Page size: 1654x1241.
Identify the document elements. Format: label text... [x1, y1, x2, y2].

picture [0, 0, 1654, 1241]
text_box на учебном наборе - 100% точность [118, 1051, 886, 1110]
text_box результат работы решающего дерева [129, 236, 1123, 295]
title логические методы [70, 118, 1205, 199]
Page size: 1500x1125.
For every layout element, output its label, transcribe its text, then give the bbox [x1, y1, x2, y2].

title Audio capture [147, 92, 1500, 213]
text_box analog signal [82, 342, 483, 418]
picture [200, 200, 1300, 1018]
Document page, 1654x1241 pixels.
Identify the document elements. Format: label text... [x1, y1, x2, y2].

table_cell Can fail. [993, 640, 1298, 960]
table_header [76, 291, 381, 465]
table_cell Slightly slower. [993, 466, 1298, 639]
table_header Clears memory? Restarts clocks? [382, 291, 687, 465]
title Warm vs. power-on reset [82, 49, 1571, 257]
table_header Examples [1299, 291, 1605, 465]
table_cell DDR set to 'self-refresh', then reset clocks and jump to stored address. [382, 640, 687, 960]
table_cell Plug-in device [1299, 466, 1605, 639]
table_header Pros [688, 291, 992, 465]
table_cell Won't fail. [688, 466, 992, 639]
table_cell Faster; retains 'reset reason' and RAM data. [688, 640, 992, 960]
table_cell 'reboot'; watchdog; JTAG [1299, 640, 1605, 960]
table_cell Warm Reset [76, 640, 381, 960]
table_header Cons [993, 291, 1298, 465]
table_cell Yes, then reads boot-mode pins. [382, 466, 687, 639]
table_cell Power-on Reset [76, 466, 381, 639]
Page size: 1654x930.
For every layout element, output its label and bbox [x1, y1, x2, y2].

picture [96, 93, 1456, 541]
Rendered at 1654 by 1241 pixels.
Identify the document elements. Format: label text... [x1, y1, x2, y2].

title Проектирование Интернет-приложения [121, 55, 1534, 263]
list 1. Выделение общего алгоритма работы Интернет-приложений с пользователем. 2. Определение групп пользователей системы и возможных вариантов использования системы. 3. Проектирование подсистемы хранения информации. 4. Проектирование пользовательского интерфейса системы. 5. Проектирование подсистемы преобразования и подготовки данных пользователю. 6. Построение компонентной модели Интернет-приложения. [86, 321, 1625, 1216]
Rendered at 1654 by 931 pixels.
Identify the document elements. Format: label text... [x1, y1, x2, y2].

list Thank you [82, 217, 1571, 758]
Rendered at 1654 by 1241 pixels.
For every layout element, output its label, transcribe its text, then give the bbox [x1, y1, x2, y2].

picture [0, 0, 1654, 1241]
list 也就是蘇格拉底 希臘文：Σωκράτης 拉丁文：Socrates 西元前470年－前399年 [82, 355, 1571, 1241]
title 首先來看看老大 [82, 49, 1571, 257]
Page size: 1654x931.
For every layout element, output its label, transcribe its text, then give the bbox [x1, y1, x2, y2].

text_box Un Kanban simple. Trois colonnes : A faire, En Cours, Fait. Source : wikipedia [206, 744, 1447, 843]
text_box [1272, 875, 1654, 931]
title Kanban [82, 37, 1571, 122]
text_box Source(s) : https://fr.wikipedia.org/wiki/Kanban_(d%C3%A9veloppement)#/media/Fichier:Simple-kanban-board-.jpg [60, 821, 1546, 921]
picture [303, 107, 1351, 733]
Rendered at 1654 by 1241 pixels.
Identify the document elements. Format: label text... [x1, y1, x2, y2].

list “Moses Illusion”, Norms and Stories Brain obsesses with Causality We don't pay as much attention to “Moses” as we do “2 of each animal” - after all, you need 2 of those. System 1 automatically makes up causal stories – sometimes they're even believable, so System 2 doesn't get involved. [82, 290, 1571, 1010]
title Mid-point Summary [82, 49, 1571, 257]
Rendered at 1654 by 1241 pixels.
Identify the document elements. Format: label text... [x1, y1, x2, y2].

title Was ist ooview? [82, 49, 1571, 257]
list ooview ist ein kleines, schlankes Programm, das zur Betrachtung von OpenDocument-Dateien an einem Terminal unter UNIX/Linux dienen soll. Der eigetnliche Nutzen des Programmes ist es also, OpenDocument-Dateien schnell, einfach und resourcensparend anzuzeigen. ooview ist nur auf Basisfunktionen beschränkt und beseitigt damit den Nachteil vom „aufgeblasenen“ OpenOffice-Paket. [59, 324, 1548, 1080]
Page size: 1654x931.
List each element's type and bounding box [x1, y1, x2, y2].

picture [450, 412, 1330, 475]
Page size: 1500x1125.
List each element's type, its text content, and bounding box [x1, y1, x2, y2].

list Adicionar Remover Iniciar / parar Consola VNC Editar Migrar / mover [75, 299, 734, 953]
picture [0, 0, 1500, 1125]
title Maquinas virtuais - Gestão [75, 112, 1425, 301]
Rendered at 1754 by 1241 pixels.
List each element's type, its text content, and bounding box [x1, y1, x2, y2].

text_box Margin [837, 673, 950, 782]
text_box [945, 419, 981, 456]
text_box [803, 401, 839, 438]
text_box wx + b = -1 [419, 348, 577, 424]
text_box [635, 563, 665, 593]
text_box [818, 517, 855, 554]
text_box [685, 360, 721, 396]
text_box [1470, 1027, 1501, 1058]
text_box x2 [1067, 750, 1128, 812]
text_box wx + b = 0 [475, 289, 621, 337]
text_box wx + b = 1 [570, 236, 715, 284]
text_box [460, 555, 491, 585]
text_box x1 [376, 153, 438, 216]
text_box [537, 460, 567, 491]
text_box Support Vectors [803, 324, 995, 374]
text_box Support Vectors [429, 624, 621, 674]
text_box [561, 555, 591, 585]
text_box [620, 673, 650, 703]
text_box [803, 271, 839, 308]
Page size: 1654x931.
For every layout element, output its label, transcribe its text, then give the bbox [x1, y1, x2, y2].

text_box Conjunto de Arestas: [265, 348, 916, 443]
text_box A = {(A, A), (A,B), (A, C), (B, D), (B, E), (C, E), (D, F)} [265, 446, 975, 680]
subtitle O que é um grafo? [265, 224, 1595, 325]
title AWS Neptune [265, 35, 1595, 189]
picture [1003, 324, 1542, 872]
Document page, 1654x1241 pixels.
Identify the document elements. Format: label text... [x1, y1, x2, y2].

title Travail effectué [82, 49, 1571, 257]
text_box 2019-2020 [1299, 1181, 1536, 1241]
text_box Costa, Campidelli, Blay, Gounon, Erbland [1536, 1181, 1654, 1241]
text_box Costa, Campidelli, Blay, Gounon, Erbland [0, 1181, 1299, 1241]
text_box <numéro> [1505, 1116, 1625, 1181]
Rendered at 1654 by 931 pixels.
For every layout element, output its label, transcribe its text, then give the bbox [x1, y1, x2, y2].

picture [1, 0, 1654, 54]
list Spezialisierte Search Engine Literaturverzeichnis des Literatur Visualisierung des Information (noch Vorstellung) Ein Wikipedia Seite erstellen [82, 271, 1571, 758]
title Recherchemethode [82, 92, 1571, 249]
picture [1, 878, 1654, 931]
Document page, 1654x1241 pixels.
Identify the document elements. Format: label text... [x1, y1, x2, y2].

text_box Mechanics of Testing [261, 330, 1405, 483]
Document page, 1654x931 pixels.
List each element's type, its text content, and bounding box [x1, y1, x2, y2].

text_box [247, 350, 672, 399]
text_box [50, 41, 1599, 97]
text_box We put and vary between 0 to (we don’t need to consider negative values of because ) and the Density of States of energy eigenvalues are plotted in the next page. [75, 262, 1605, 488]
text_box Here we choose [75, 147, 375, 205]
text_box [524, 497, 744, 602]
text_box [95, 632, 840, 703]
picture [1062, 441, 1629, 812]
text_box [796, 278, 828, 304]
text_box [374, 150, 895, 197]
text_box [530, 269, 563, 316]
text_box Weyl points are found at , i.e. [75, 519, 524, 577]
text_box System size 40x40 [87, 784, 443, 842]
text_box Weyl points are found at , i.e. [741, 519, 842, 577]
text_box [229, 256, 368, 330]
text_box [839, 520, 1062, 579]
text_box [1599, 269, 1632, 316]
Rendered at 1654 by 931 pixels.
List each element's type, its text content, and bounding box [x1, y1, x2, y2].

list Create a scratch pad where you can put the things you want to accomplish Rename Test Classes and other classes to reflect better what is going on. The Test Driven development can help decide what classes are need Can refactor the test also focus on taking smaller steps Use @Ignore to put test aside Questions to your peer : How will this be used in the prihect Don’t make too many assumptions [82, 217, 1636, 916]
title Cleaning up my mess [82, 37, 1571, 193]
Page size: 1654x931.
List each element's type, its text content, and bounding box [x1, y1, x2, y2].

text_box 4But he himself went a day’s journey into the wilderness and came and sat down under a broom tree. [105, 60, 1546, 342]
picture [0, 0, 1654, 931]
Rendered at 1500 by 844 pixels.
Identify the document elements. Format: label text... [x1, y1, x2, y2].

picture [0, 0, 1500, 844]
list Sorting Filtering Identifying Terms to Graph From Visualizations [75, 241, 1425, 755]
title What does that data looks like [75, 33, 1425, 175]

> GOAL: Reproduce the items from the first line up to and including the line that contains "text_box результат работы", with "document elements" replaced by "layout elements" and everything else left unchanged.

> REPLY:
Page size: 1654x1241.
Identify the layout elements. Format: label text... [x1, y1, x2, y2].

picture [0, 0, 1654, 1241]
text_box на учебном наборе - 100% точность [118, 1051, 886, 1110]
text_box результат работы решающего дерева [129, 236, 1123, 295]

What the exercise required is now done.